Background: Cross-sectional health-related quality of life (HR-QOL) measures are associated with mortality in hemodialysis (HD) patients. The impact of changes in HR-QOL on outcomes remains unclear. We describe the association of prior changes in HR-QOL with subsequent mortality among HD patients. Methods: A total of 13 784 patients in the Dialysis Outcomes and Practice Patterns Study had more than one measurement of HR-QOL. The impact of changes between two measurements of the physical (PCS) and mental (MCS) component summary scores of the SF-12 on mortality was estimated with Cox regression. Results: Mean age was 62 years (standard deviation: 14 years); 59% were male and 32% diabetic.
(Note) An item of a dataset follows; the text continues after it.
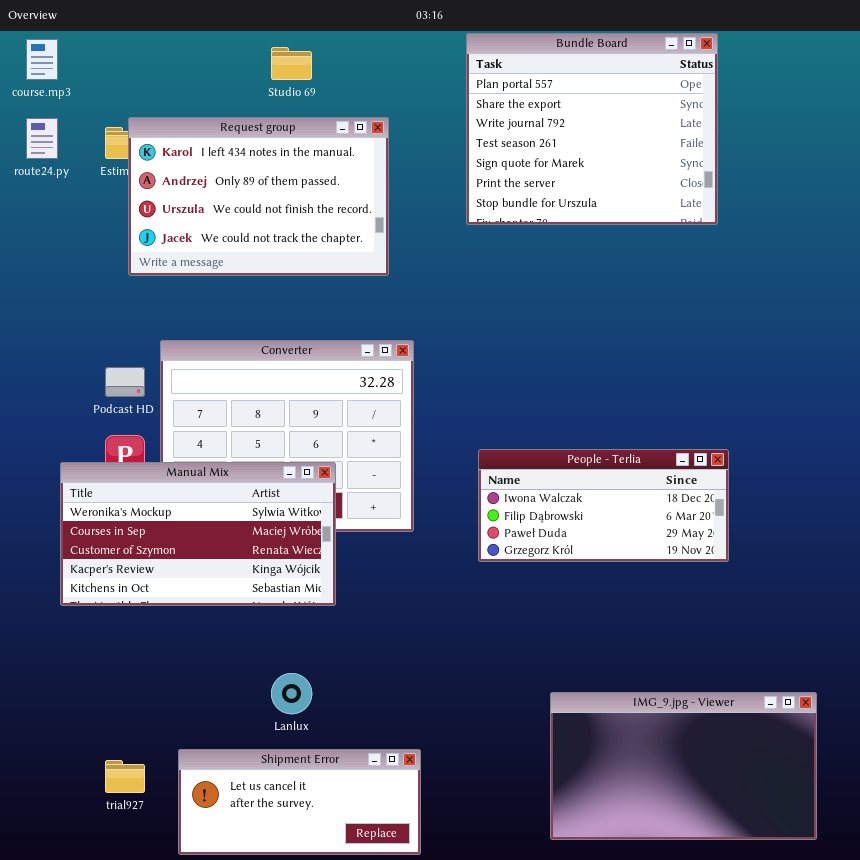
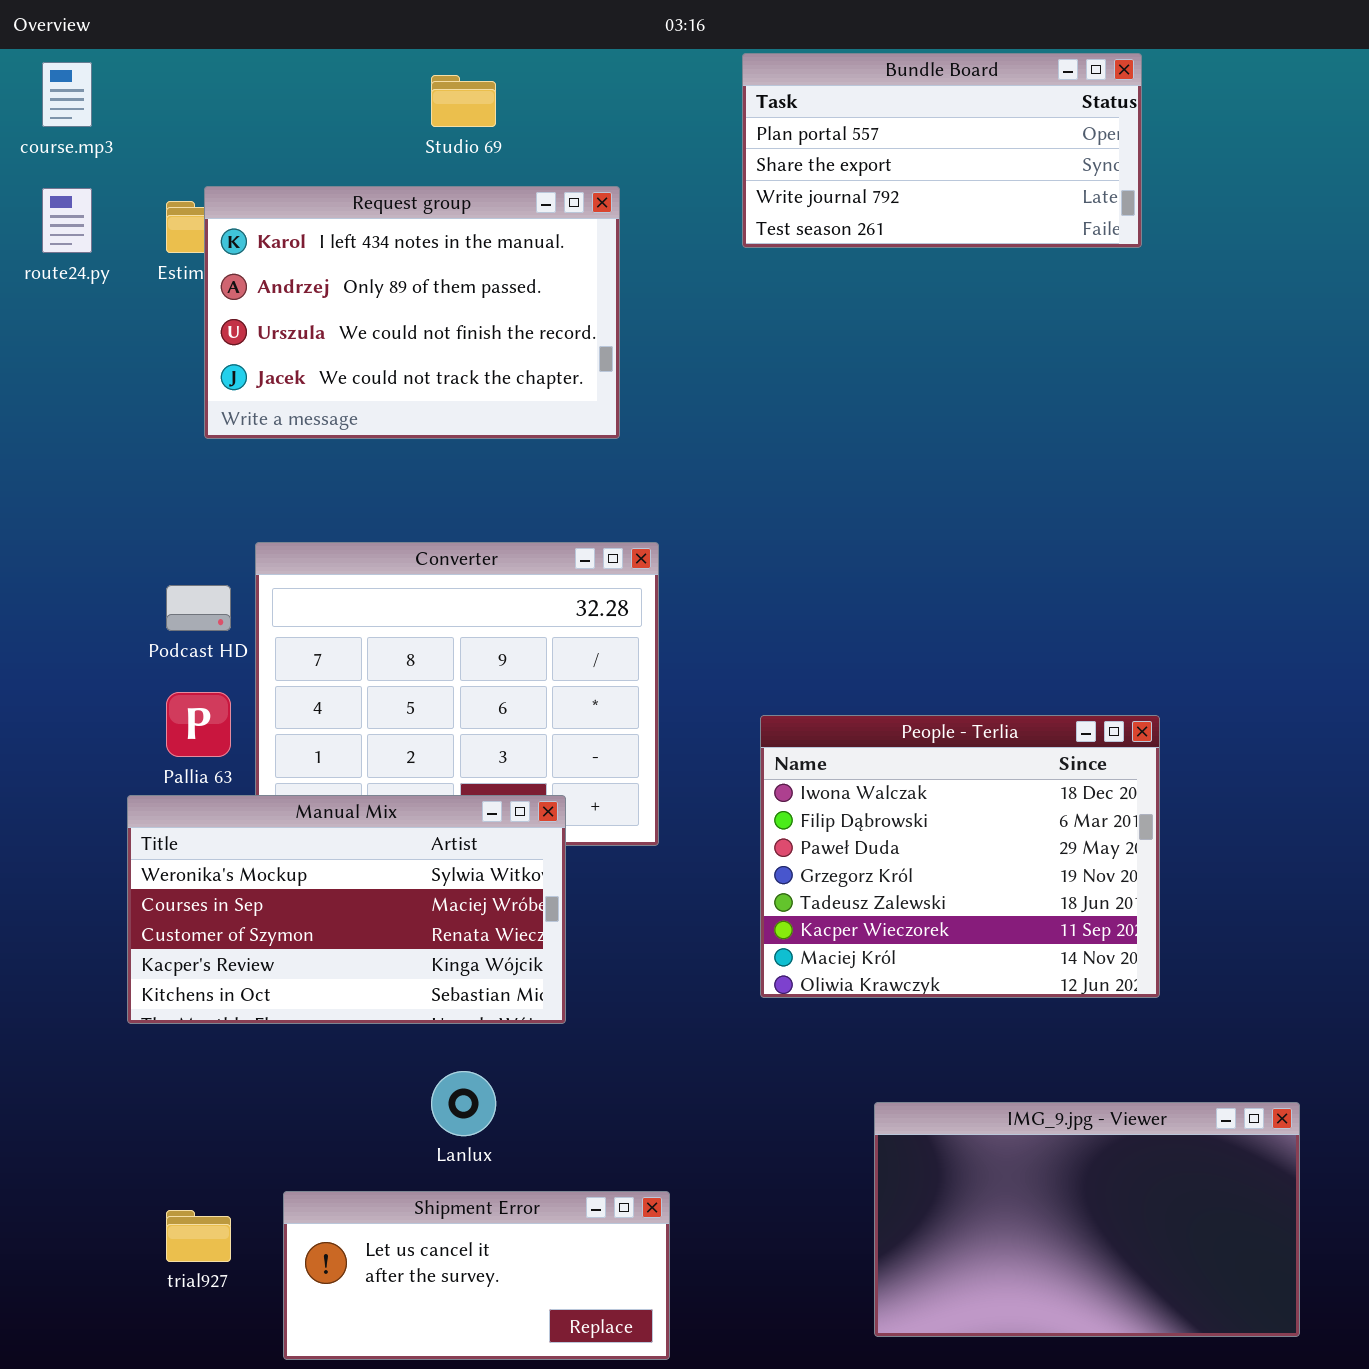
Bundle Board: [466,33,718,225] -> [742,53,1142,248], resized
People - Terlia: [478,449,729,562] -> [760,715,1160,998], resized
Manual Mix: [60,462,336,606] -> [127,795,566,1024], moved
Median time between HR-QOL measurements was 12 months [interquartile range (IQR): 11, 14]. Median initial PCS and MCS scores were 37.5 (IQR: 29.4, 46.2) and 46.4 (IQR: 37.2, 54.9); median changes in PCS and MCS scores were -0.2 (IQR: -5.5, 4.7) and -0.1 (IQR: -6.8, 5.9), respectively. The adjusted hazard ratio (HR) for a 5-point decline in HR-QOL score was 1.09 [95% confidence interval (CI): 1.06-1.12] for PCS and 1.05 (95% CI: 1.03-1.08) for MCS. Adjusting for the second QOL score, the change was not associated with mortality: HR = 1.01 (95% CI: 0.98-1.05) for delta PCS and 1.01 (95% CI: 0.98-1.03) for delta MCS. Categorizing the first and second scores as predictors, only the second PCS or MCS score was associated with mortality. Conclusions: In our study, only the most recent HR-QOL score was associated with mortality. Hence, the predictive power of a measurement of HR-QOL is not affected by changes in HR-QOL prior to that measurement; more frequent HR-QOL measurements are needed to improve the prediction of outcomes in HD. Further studies are needed to determine the optimal frequency and appropriate instrument to be used for serial measurements.